Extracted records:
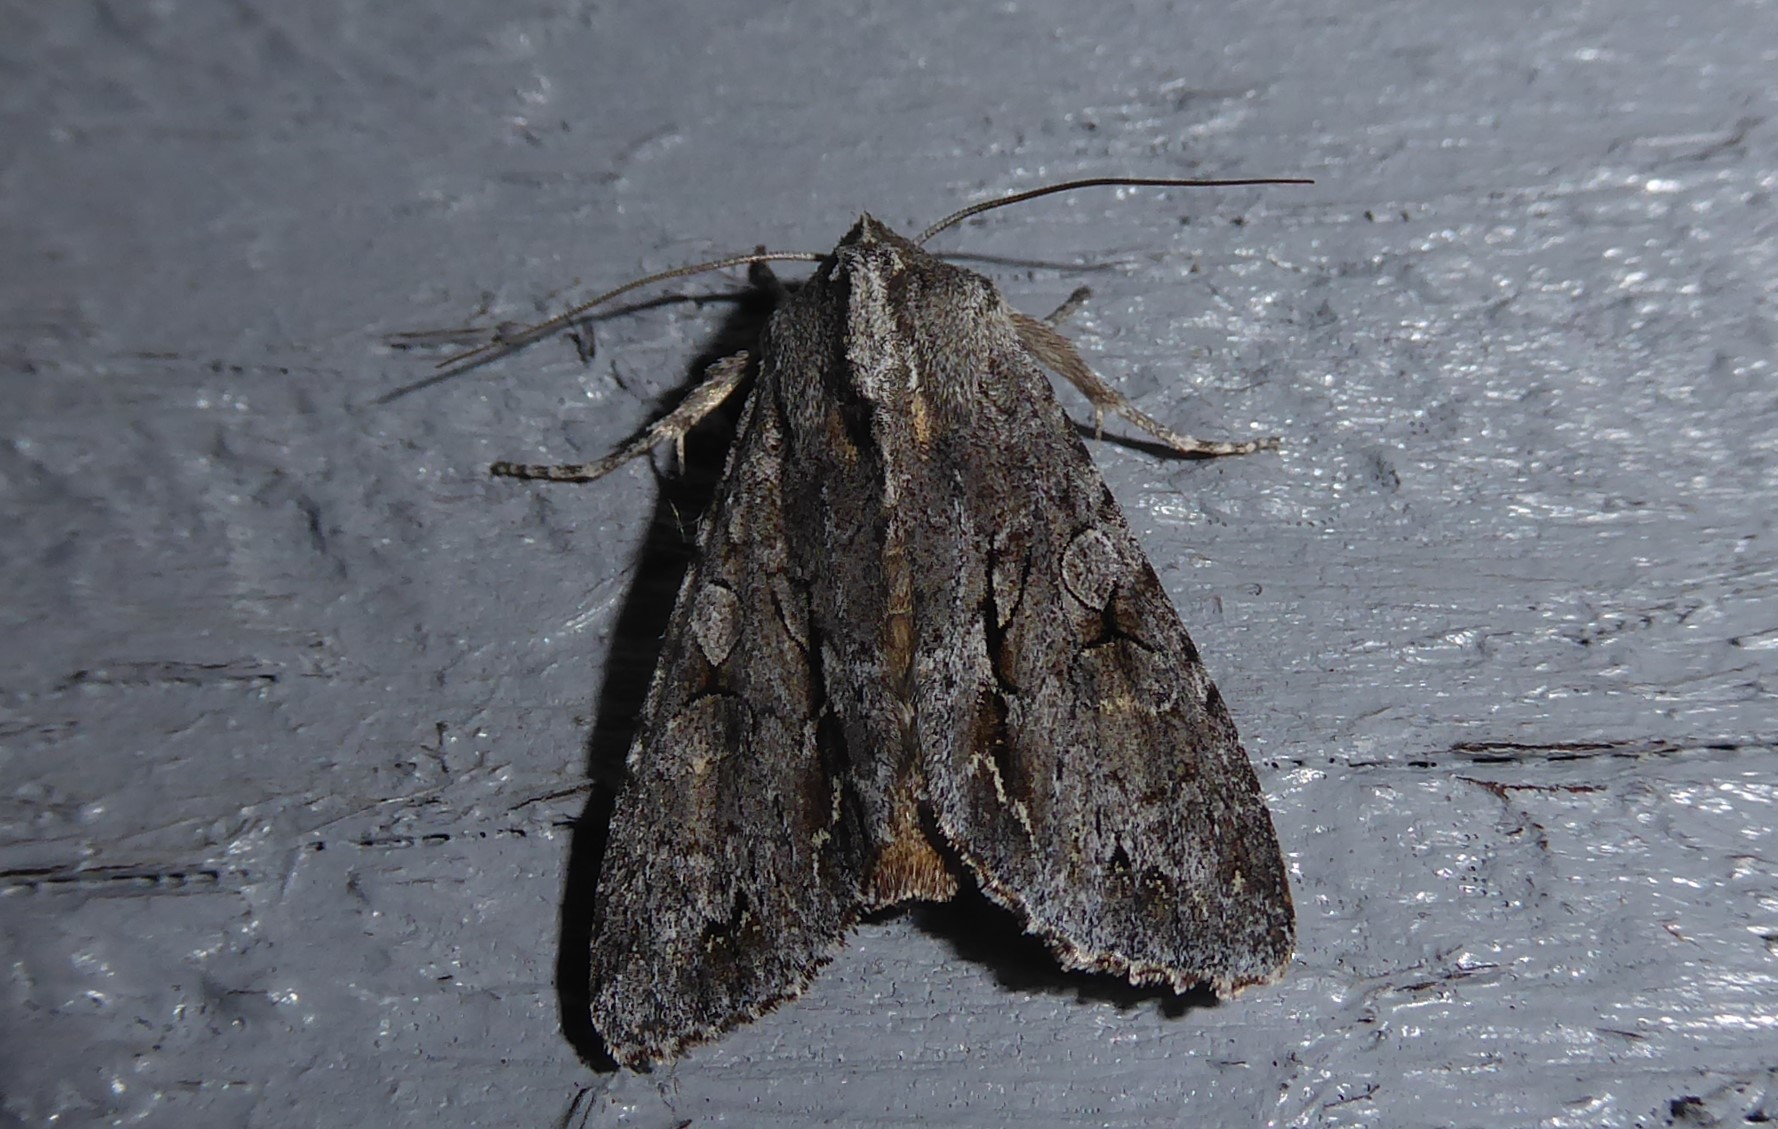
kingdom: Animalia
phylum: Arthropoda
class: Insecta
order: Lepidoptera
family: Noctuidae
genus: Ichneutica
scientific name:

**EXERCISE PROMPT**
Arrange the lines of the records as a JSON list of strings, one string per line, with blank lines and the pictures left out.

**RESULT OF THIS TASK**
[
  "kingdom: Animalia",
  "phylum: Arthropoda",
  "class: Insecta",
  "order: Lepidoptera",
  "family: Noctuidae",
  "genus: Ichneutica",
  "scientific name:"
]